## Data for this exercise
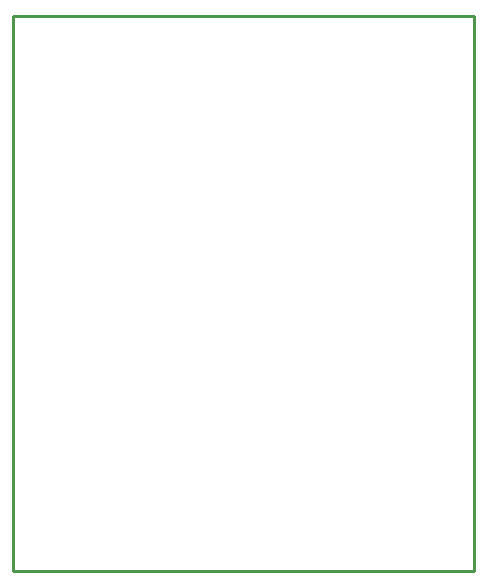
<source format=gm1>
G04 Layer_Color=16711935*
%FSLAX42Y42*%
%MOMM*%
G71*
G01*
G75*
%ADD12C,0.25*%
D12*
X0Y0D02*
Y4674D01*
Y0D02*
Y4699D01*
X3899D01*
Y0D02*
Y4699D01*
X0Y0D02*
X3899D01*
M02*

</source>
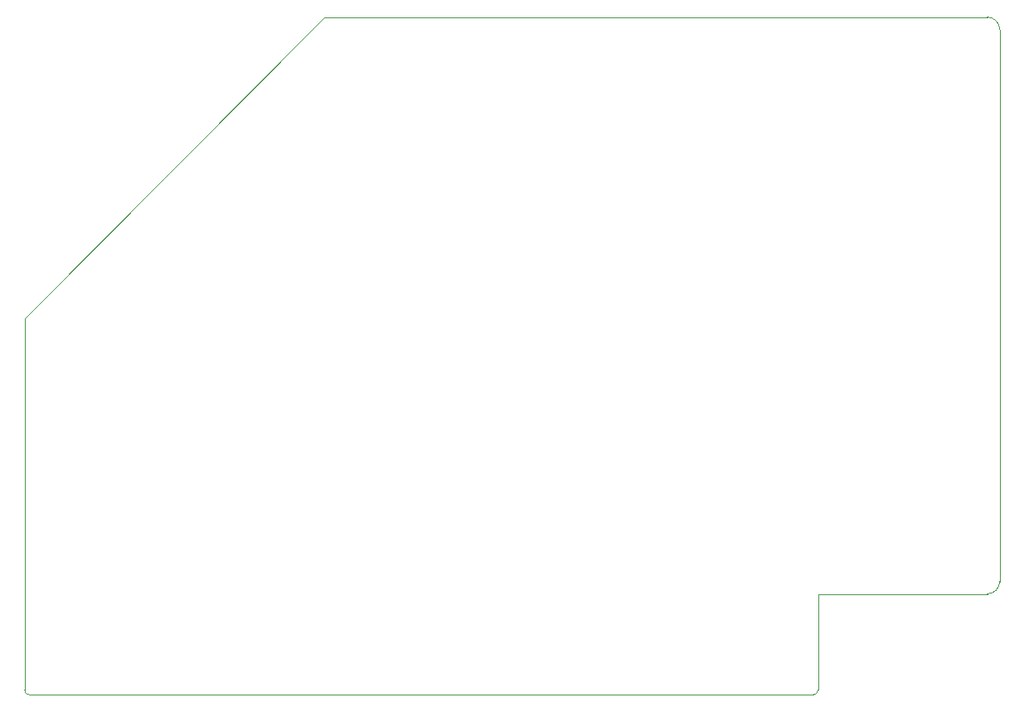
<source format=gbr>
%TF.GenerationSoftware,KiCad,Pcbnew,7.0.8*%
%TF.CreationDate,2024-01-21T15:21:42-06:00*%
%TF.ProjectId,ISA rev8,49534120-7265-4763-982e-6b696361645f,rev?*%
%TF.SameCoordinates,Original*%
%TF.FileFunction,Profile,NP*%
%FSLAX46Y46*%
G04 Gerber Fmt 4.6, Leading zero omitted, Abs format (unit mm)*
G04 Created by KiCad (PCBNEW 7.0.8) date 2024-01-21 15:21:42*
%MOMM*%
%LPD*%
G01*
G04 APERTURE LIST*
%TA.AperFunction,Profile*%
%ADD10C,0.038100*%
%TD*%
G04 APERTURE END LIST*
D10*
X100838010Y-130958790D02*
G75*
G03*
X101346000Y-131466790I507990J-10D01*
G01*
X200406000Y-119888000D02*
X200406000Y-63500000D01*
X100838000Y-130958790D02*
X100838000Y-93014800D01*
X181864000Y-121158000D02*
X181864000Y-130958790D01*
X181864000Y-121158000D02*
X199136000Y-121158000D01*
X200406000Y-63500000D02*
G75*
G03*
X199136000Y-62230000I-1270000J0D01*
G01*
X101346000Y-131466790D02*
X181356000Y-131466790D01*
X199136000Y-62230000D02*
X181864000Y-62230000D01*
X181864000Y-62230000D02*
X131470400Y-62230000D01*
X199136000Y-121158000D02*
G75*
G03*
X200406000Y-119888000I0J1270000D01*
G01*
X181356000Y-131466800D02*
G75*
G03*
X181864000Y-130958790I0J508000D01*
G01*
X100838000Y-93014800D02*
X131470400Y-62230000D01*
M02*

</source>
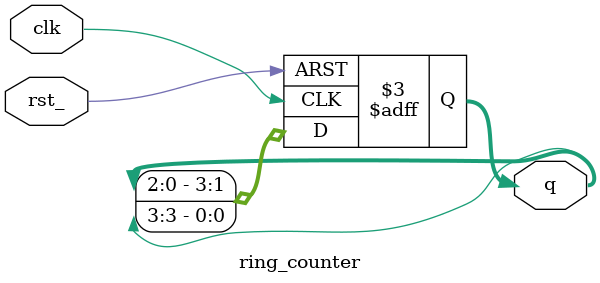
<source format=v>
`timescale 1ns / 1ps


module ring_counter(
input wire clk, rst_,
output reg  [3:0] q
    );
 
always@(posedge clk or negedge rst_) begin
if (!rst_) 
q <= 4'b1000;
else begin
q[3] <= q[2] ;
q[2] <= q[1];
q[1] <= q[0];
q[0] <= q[3];
end
end 
    
endmodule

 
</source>
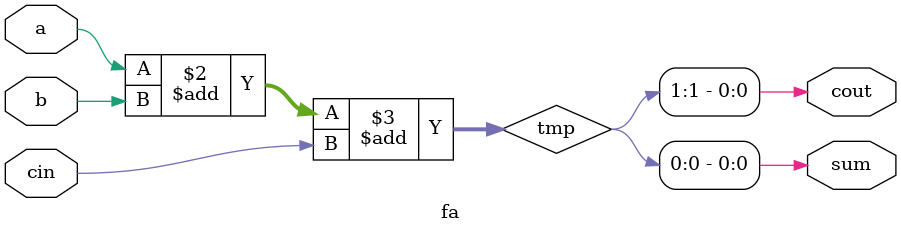
<source format=sv>
module fa(input bit a,b, cin,  output bit sum, cout);

bit [1:0] tmp;
always_comb begin
    tmp = a+b+cin;
    cout=tmp[1];
    sum=tmp[0];
end
endmodule
</source>
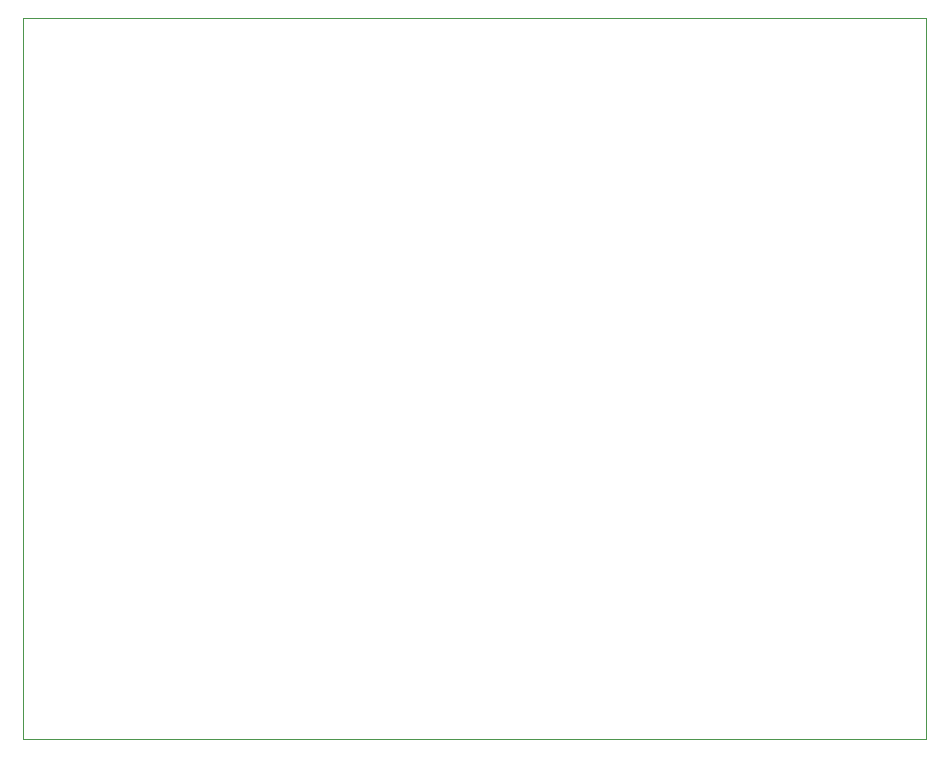
<source format=gbr>
%TF.GenerationSoftware,KiCad,Pcbnew,9.0.6*%
%TF.CreationDate,2026-01-05T22:14:00+01:00*%
%TF.ProjectId,Robofetz Mainboard,526f626f-6665-4747-9a20-4d61696e626f,rev?*%
%TF.SameCoordinates,Original*%
%TF.FileFunction,Profile,NP*%
%FSLAX46Y46*%
G04 Gerber Fmt 4.6, Leading zero omitted, Abs format (unit mm)*
G04 Created by KiCad (PCBNEW 9.0.6) date 2026-01-05 22:14:00*
%MOMM*%
%LPD*%
G01*
G04 APERTURE LIST*
%TA.AperFunction,Profile*%
%ADD10C,0.050000*%
%TD*%
G04 APERTURE END LIST*
D10*
X86700000Y-75200000D02*
X163200000Y-75200000D01*
X163200000Y-136200000D01*
X86700000Y-136200000D01*
X86700000Y-75200000D01*
M02*

</source>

## To do
Copy the lines from the entries above in which the word "Created" appears.

## Answer section
G04 Created by KiCad (PCBNEW 7.0.8) date 2024-01-21 15:21:42*
G04 Created by KiCad (PCBNEW 9.0.6) date 2026-01-05 22:14:00*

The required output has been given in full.